Inflation is defined as, “a general increase in prices and fall in the purchasing value of money.” Your money doesn’t go as far — simple. The $30k you made at your job 10 years ago and lived comfortably with barely gets you by now. You can’t control inflation (the Federal Reserve does that) and the government has doubled their debt since 2008. It’s now at $18.3 trillion and grows every day.
The government cannot save you or your family, or ensure your financial freedom. Set your mind right about earning money. More cash = more freedom! Money itself won’t make you happy, but it will give you the ability to provide a better life for yourself and your loved ones. You must invest with income streams that give you positive cash flow, learn to leverage your debt, learn to handle inflation and take control of your physical assets.
Do you currently have commercial real estate assets in your investment portfolio? Are you scared to have your money in the stock market (like I am) but also fed up with almost no return on investment with your money at the bank? Do you instinctively like the idea of being invested in income producing real estate with results you can see?
Here are three reasons why investing income producing real estate is an excellent choice for protecting and growing your wealth:
1. Positive cash flow.
One of the biggest benefits to income producing real estate investments is that leases generally secure the assets. This provides a regular income stream that is significantly higher than the typical stock dividend yields.
2. Using leverage to multiply asset value.
Another important characteristic of commercial real estate investing is the ability to place debt on the asset, which is several times the original equity. This allows you to buy more assets with less money and significantly multiply asset value and increase equity as the loans are paid down.

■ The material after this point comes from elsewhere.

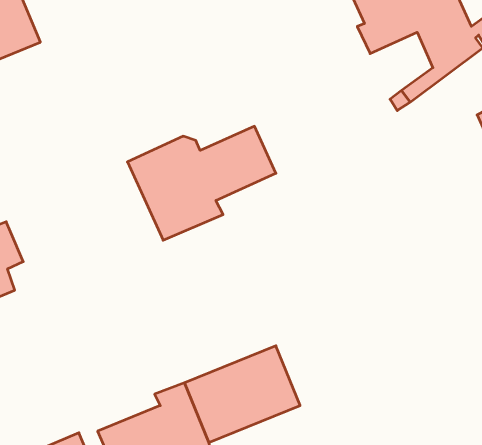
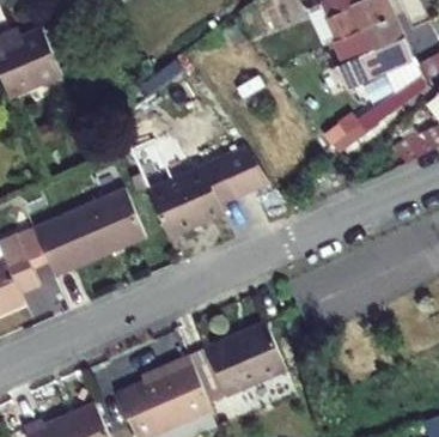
building: none -> [38,200,145,287]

3. Low-cost debt leveraged to multiply cash flow.
Placing “positive leverage” on an asset allows for investors to effectively increase positive cash flow from operations by borrowing money at a lower cost than the property pays out. For example, if a property generating a 6 prcent cash-on-cash return were to have debt placed on it at 4 percent, the investors would be paid 6 percent on the equity portion and approximately 2 percent on the money borrowed, thereby leveraging debt.